Onlardan bir topluluk şöyle diyordu: "Allah’ın helâk edeceği ve şiddetli bir ceza ile cezalandıracağı topluma niye öğüt veriyorsunuz?" Onlar da: "Rabbinize karşı bir mazeret beyan edelim diye bir de belki sakınırlar/takvalı olurlar diye öğüt veriyoruz." dediler.

Şaban Piriş

Onlardan bir topluluk şöyle diyordu: -Allah’ın helak edeceği ve şiddetli bir ceza ile cezalandıracağı topluma niye öğüt veriyorsunuz? -Rabbinize karşı bir mazeret olsun ve belki sakınırlar! diye cevap verdiler..

Shaban Britch

Onlardan bir topluluk şöyle diyordu: Allah’ın helak edeceği ve şiddetli bir ceza ile cezalandıracağı topluma niye öğüt veriyorsunuz?
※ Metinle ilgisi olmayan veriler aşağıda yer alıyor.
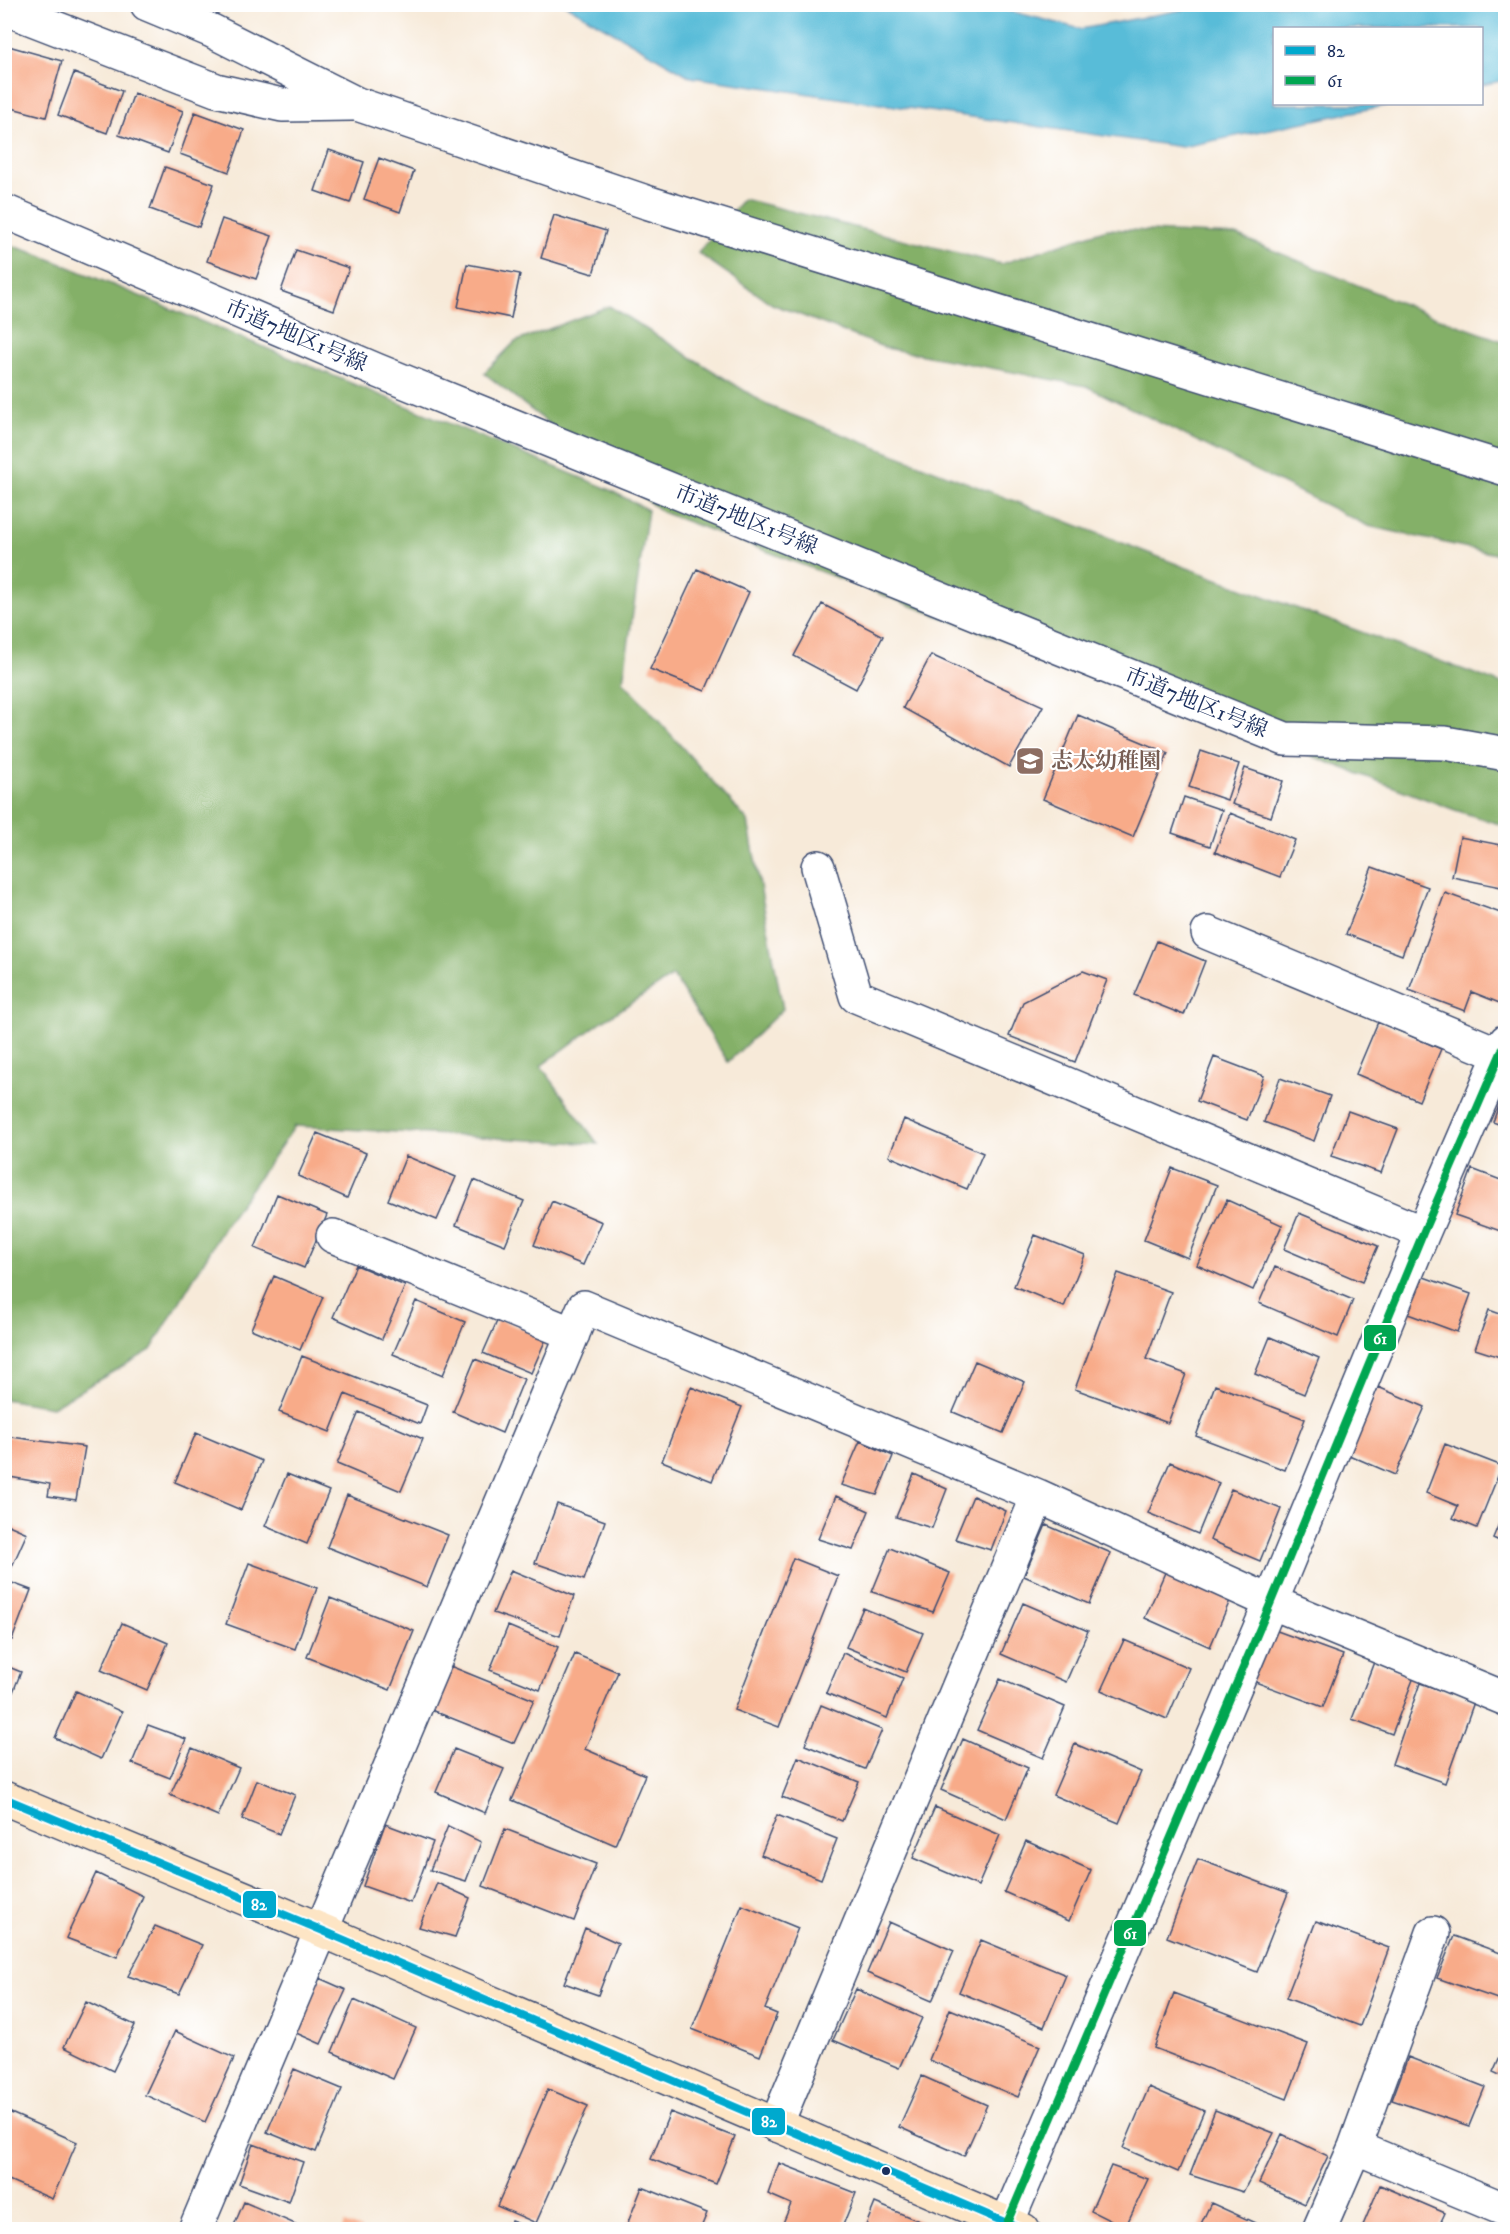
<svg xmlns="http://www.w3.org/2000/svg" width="1510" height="2234" font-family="'IM FELL DW Pica','Noto Serif JP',serif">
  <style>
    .forest { fill: #84b068; stroke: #507063; stroke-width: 1.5 }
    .water { fill: #59bcd8; stroke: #3a769b; stroke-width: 1.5 }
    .building { fill: #f8ab89 }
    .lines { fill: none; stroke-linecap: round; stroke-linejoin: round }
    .street-casing { stroke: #3c4b70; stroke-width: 36 }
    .secondary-casing { stroke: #3c4b70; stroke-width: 36 }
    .street { stroke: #fff; stroke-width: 33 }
    .secondary { stroke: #fde5c5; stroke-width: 33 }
    .bus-1-casing { stroke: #fff; stroke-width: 12 }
    .bus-2-casing { stroke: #fff; stroke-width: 12 }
    .bus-1 { stroke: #00a9ce; stroke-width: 8 }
    .bus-2 { stroke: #00a651; stroke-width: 8 }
    .bus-dot { fill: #1b2f5e; stroke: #fff; stroke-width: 2 }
    .labels { text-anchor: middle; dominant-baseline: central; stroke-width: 4.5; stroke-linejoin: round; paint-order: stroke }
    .street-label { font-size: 22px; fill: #1b2f5e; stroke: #fff }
    .education-label { font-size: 22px; font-weight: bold; fill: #785e54; stroke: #fff; text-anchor: start }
    .line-badge { stroke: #fff; stroke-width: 2 }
    .badge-label { font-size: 16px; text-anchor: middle; font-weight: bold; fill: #fff }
  </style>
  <rect width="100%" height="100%" fill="#fff"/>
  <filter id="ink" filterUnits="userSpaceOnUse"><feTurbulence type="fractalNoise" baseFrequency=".0167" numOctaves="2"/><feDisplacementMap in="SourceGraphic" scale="12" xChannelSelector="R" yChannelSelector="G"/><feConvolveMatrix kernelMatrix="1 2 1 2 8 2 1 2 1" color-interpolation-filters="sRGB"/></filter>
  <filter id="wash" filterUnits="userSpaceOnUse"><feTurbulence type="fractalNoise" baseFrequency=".008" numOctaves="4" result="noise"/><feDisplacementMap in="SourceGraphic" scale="24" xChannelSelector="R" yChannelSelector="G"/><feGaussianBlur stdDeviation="1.35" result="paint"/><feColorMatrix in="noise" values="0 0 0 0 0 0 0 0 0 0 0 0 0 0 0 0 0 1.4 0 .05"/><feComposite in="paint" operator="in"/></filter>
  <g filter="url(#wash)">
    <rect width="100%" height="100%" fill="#f7ead9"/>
    <!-- forest -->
    <path class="forest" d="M743,199L1001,264L1107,229L1236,235L1430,315L1505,342V556L1368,526L1086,386L886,348L772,304L698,253Z
      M4,243L40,255L606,488L648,510L623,681L748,821L783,1009L728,1062L673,976L604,1020L541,1066L598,1144L295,1126L226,1224L151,1350L52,1407L4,1399Z
      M609,306L769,406L1182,566L1505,685V826L1455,810L662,512L484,373L515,342Z"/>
    <!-- water -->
    <path class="water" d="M982,4L1081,29L1208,5H1505V80L1482,85V28H1274V104H1393L1182,147L691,77L566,5Z"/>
    <g id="blocks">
      <!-- building -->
      <path class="building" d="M5,45L62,61L46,117L4,106L9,85L5,84Z
        M74,73L122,91L107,133L58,115Z
        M134,93L183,111L168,153L119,135Z
        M195,112L244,130L229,172L180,154Z
        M329,150L364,162L350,203L315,191Z
        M379,158L414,171L400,212L364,199Z
        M165,167L214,184L199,227L150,209Z
        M554,215L606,231L593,274L541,258Z
        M222,219L272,236L256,279L207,261Z
        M296,250L349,268L334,310L281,291Z
        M467,264L520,274L511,318L458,307Z
        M697,569L749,592L705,691L650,669Z
        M822,604L883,636L856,689L794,656Z
        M931,655L1043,706L1009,767L903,708Z
        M1078,715L1168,753L1133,837L1043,799Z
        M1201,751L1239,764L1227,800L1189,787Z
        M1245,768L1283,781L1271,817L1232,804Z
        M1184,797L1222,810L1210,846L1172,833Z
        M1230,813L1295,840L1280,877L1215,852Z
        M1460,837L1506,846V888L1452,877Z
        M1372,867L1428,887L1402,955L1346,934Z
        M1445,893L1506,915V995L1502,1004L1472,992L1465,1011L1409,990Z
        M1157,941L1205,961L1184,1015L1134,995Z
        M1083,971L1107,980L1075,1062L1009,1036L1023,1002Z
        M1378,1022L1441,1049L1419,1101L1356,1074Z
        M1214,1057L1264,1076L1247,1120L1197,1101Z
        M1280,1078L1330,1096L1314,1141L1264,1122Z
        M1505,1088H1506V1127L1493,1122Z
        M1348,1111L1398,1129L1381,1173L1331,1156Z
        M904,1119L983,1153L967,1189L889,1156Z
        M317,1133L366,1153L347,1198L298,1176Z
        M406,1156L456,1177L437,1220L388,1200Z
        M1172,1168L1217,1185L1188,1258L1144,1240Z
        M1472,1169L1506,1182V1233L1455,1215Z
        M474,1180L524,1201L505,1245L456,1225Z
        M277,1194L327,1215L304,1268L255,1248Z
        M1227,1200L1282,1225L1253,1290L1197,1265Z
        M552,1201L602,1222L583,1265L534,1245Z
        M1299,1213L1378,1246L1362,1282L1284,1249Z
        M1035,1235L1085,1255L1064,1307L1014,1286Z
        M356,1265L405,1286L382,1339L333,1317Z
        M1275,1267L1353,1300L1338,1337L1259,1303Z
        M1118,1273L1171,1292L1146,1359L1186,1374L1168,1423L1075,1389Z
        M274,1276L323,1297L300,1350L251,1329Z
        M1421,1276L1471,1294L1457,1332L1408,1314Z
        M416,1301L465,1322L443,1375L393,1354Z
        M1489,1310L1506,1316V1359L1475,1349Z
        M498,1319L546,1339L531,1373L483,1353Z
        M1270,1337L1319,1358L1304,1394L1255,1374Z
        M302,1356L427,1405L420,1424L345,1394L330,1432L279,1412Z
        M475,1359L524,1379L502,1433L453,1412Z
        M975,1361L1025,1382L1003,1433L953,1412Z
        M1215,1385L1305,1419L1285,1470L1196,1436Z
        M691,1387L742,1407L712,1481L662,1461Z
        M1378,1387L1425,1407L1395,1475L1349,1455Z
        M359,1412L423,1439L401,1491L337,1464Z
        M196,1433L262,1461L241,1510L175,1482Z
        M4,1436L85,1447L76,1500L48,1496L50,1484L4,1476Z
        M860,1441L893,1456L877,1495L841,1485Z
        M1445,1444L1502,1466L1477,1528L1453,1518L1458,1506L1426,1493Z
        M1170,1462L1219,1483L1198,1534L1148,1513Z
        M287,1474L329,1491L307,1544L265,1526Z
        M914,1474L947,1489L932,1528L896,1517Z
        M1231,1489L1281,1509L1260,1561L1210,1540Z
        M347,1495L448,1535L427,1587L327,1547Z
        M836,1496L869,1511L853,1550L818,1539Z
        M973,1496L1006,1511L991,1550L955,1539Z
        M557,1504L605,1521L584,1580L535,1563Z
        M1506,1507V1544L1493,1538Z
        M4,1523L27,1533L9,1573L4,1571Z
        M1046,1525L1111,1553L1089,1604L1024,1576Z
        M890,1548L950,1573L933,1612L872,1592Z
        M793,1558L838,1576L779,1727L734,1710Z
        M249,1563L317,1588L295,1649L226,1624Z
        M1167,1568L1232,1596L1210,1647L1145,1618Z
        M511,1570L574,1596L560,1636L493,1613Z
        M4,1580L31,1590L12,1640L4,1637Z
        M330,1598L414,1631L390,1690L307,1657Z
        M1023,1603L1088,1631L1066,1682L1001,1654Z
        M863,1608L923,1633L906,1672L846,1647Z
        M122,1623L168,1643L147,1690L101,1670Z
        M508,1626L558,1647L540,1690L490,1670Z
        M1269,1628L1343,1655L1323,1707L1250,1680Z
        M1124,1640L1189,1668L1167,1719L1101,1690Z
        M843,1653L903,1678L887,1718L826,1693Z
        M575,1654L618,1672L585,1749L645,1775L615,1845L512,1800Z
        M1374,1662L1414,1677L1392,1734L1352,1719Z
        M4,1665L21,1672L5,1712H4Z
        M450,1666L534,1700L514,1743L431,1710Z
        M1000,1679L1065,1707L1043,1758L977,1730Z
        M1420,1683L1474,1702L1445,1783L1392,1764Z
        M76,1691L122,1712L101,1759L55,1738Z
        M821,1705L882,1730L865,1769L805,1745Z
        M148,1725L186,1739L170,1778L132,1763Z
        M963,1739L1028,1768L1006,1819L941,1790Z
        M1075,1744L1141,1772L1119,1823L1053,1795Z
        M192,1748L239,1768L218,1816L170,1795Z
        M454,1749L504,1769L485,1813L436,1792Z
        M798,1757L859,1782L842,1821L782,1797Z
        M257,1780L295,1795L279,1834L242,1819Z
        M935,1807L1000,1835L978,1886L913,1858Z
        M777,1815L837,1839L821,1879L761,1855Z
        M385,1824L433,1842L411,1903L363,1886Z
        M448,1826L481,1842L466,1881L430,1870Z
        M505,1829L596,1864L574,1921L483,1886Z
        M1026,1841L1091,1870L1069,1921L1004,1892Z
        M1198,1859L1288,1893L1257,1972L1167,1937Z
        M96,1873L143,1896L117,1957L66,1938Z
        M437,1883L470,1898L455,1937L419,1927Z
        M742,1905L798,1928L765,2009L777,2014L760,2056L692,2029Z
        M1316,1921L1389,1948L1360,2026L1286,1998Z
        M889,1922L954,1951L932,2001L867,1973Z
        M155,1926L202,1945L179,1994L128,1976Z
        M585,1928L618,1943L598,1995L564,1983Z
        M1454,1936L1506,1955V2002L1437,1978Z
        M981,1940L1066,1975L1044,2027L959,1992Z
        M319,1978L346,1990L321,2044L294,2032Z
        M856,1989L922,2018L899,2068L833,2040Z
        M1174,1993L1308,2044L1287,2099L1154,2048Z
        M354,2000L416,2028L393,2079L332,2052Z
        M86,2002L135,2025L113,2071L64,2047Z
        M950,2009L1040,2046L1018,2097L929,2060Z
        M175,2031L234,2058L205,2122L145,2095Z
        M1506,2043V2078L1493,2072Z
        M1408,2057L1485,2087L1469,2126L1392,2100Z
        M294,2069L342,2089L316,2152L267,2132Z
        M922,2076L987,2105L964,2156L899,2127Z
        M1149,2087L1204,2111L1178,2172L1123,2148Z
        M548,2089L588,2106L536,2223L497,2206Z
        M4,2110L77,2142L52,2199L4,2178Z
        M1215,2110L1274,2133L1243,2192L1190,2175Z
        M670,2112L735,2137L716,2184L651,2159Z
        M1282,2134L1328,2156L1305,2204L1259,2183Z
        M253,2144L303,2162L289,2202L239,2184Z
        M779,2163L856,2193L841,2230H800L783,2223L791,2204L768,2194Z
        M1111,2166L1148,2179L1125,2228L1091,2211Z
        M1380,2185L1445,2213L1437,2230H1361Z
        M642,2187L707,2213L700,2230H625Z
        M244,2202L309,2230H232Z
        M875,2203L924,2223L922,2230H864Z
        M1211,2203L1264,2227L1262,2230H1198Z
        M511,2221L533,2229V2230H508Z
        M344,2223L361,2229V2230H342Z"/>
    </g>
  </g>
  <g filter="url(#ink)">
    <use href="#blocks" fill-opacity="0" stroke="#3c4b70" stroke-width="1.5"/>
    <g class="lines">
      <!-- street casing -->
      <g class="street-casing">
        <path id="street" d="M147,4L212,31L357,104L646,202L1506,469
          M4,8L216,90L282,105L352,104
          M4,211L376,370L1285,739L1445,743L1506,754
          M818,867L856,996L1423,1233
          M1208,933L1506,1057
          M333,1236L573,1334
          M776,2125L1038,1496
          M1355,2147L1506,2210
          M195,2230L584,1307L1038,1496L1271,1602L1506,1699
          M1004,2230L1271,1602L1423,1233L1506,1041
          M1319,2230L1355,2147L1433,1933"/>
      </g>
      <!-- secondary casing -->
      <g class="secondary-casing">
        <path id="secondary" d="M4,1798L321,1930L1023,2230"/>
      </g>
      <!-- street -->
      <use href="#street" class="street"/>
      <!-- secondary -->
      <use href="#secondary" class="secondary"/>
      <!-- bus-1 casing -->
      <g class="bus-1-casing">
        <path id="bus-1" d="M4,1798L321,1930L1023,2230"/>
      </g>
      <!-- bus-2 casing -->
      <g class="bus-2-casing">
        <path id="bus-2" d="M1004,2230L1271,1602L1423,1233L1506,1041"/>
      </g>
      <!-- bus-1 -->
      <use href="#bus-1" class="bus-1"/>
      <!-- bus-2 -->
      <use href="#bus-2" class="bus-2"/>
    </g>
  </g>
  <!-- icons -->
  <defs>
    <g id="school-square" transform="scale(1.5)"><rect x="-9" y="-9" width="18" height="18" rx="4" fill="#8d6e63" stroke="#fff"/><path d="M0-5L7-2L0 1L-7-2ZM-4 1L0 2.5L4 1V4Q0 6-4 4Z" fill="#fff"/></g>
  </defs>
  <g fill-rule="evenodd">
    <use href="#school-square" x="1030" y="761"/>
  </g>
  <!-- markers -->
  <circle class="bus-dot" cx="886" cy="2171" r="5"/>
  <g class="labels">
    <!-- street labels -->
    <g class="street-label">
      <text transform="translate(296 336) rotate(23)">市道7地区1号線</text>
      <text transform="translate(746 520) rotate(22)">市道7地区1号線</text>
      <text transform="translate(1196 703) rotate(22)">市道7地区1号線</text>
    </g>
    <!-- education labels -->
    <g class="education-label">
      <text x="1051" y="761">志太幼稚園</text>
    </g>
  </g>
  <g class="line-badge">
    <rect x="1363" y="1324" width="34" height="28" rx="6" fill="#00a651"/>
    <rect x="242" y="1890" width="35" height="29" rx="6" fill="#00a9ce"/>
    <rect x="1113" y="1919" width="34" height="28" rx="6" fill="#00a651"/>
    <rect x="751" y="2107" width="35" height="29" rx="6" fill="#00a9ce"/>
  </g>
  <g class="badge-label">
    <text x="1380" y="1344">61</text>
    <text x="259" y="1910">82</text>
    <text x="1130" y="1939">61</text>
    <text x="769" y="2127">82</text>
  </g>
  <!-- margin -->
  <rect width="1510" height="2234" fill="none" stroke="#fff" stroke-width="24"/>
  <!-- legend -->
  <rect x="1273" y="27" width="210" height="78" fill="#ffffff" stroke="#a4acbf" stroke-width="1.5"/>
  <rect x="1285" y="46" width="30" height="9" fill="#00a9ce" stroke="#a4acbf" stroke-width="1.5"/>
  <text x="1327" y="57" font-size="18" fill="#1b2f5e">82</text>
  <rect x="1285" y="76" width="30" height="9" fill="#00a651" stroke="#a4acbf" stroke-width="1.5"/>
  <text x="1327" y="87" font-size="18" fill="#1b2f5e">61</text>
</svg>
Rabbinize karşı bir mazeret beyan edelim diye bir de belki sakınırlar/takvalı olurlar! diye cevap verdiler.

Suat Yıldırım

Hani onlardan bir cemaat: “Allah'ın yerle bir edeceği veya şiddetli bir felaket göndereceği şu gürûha ne diye boşuna öğüt verip duruyorsunuz?” demişti.O salih kişiler de: “Rabbinize mazeret arz edebilmek için! Bir de ne bilirsiniz, olur ki Allah’a karşı gelmekten nihayet sakınırlar ümidiyle öğüt veriyoruz.” diye cevap verdiler.

Süleyman Ateş

İçlerinden bir topluluk: "Allah'ın helak edeceği, yahut şiddetli bir şekilde azabedeceği bir kavme artık ne diye öğüt veriyorsunuz?" dedi. Dediler ki: "Rabbinize ma'zeret (beyan edebilmek) için, bir de belki korunurlar diye (öğüt veriyoruz)."

Tefhim-ul Kuran

Onlardan bir topluluk: «Allah´ın kendilerini yıkıma uğratmak veya şiddetli bir azaba uğratmak istediği bir kavme ne diye öğüt veriyorsunuz?» dediğinde «Rabbinize karşı bir özür için ve bir ihtimal sakınabilirler, diye» dediler.

Yaşar Nuri Öztürk

İçlerinden bir topluluk şöyle dedi: "Allah'ın helâk edeceği yahut şiddetli bir azapla azaplandıracağı bir topluma ne diye öğüt verip duruyorsunuz?" Dediler ki: "Rabbinize karşı bir mazeret olsun diye ve bir de korunup sakınırlar ümidiyle."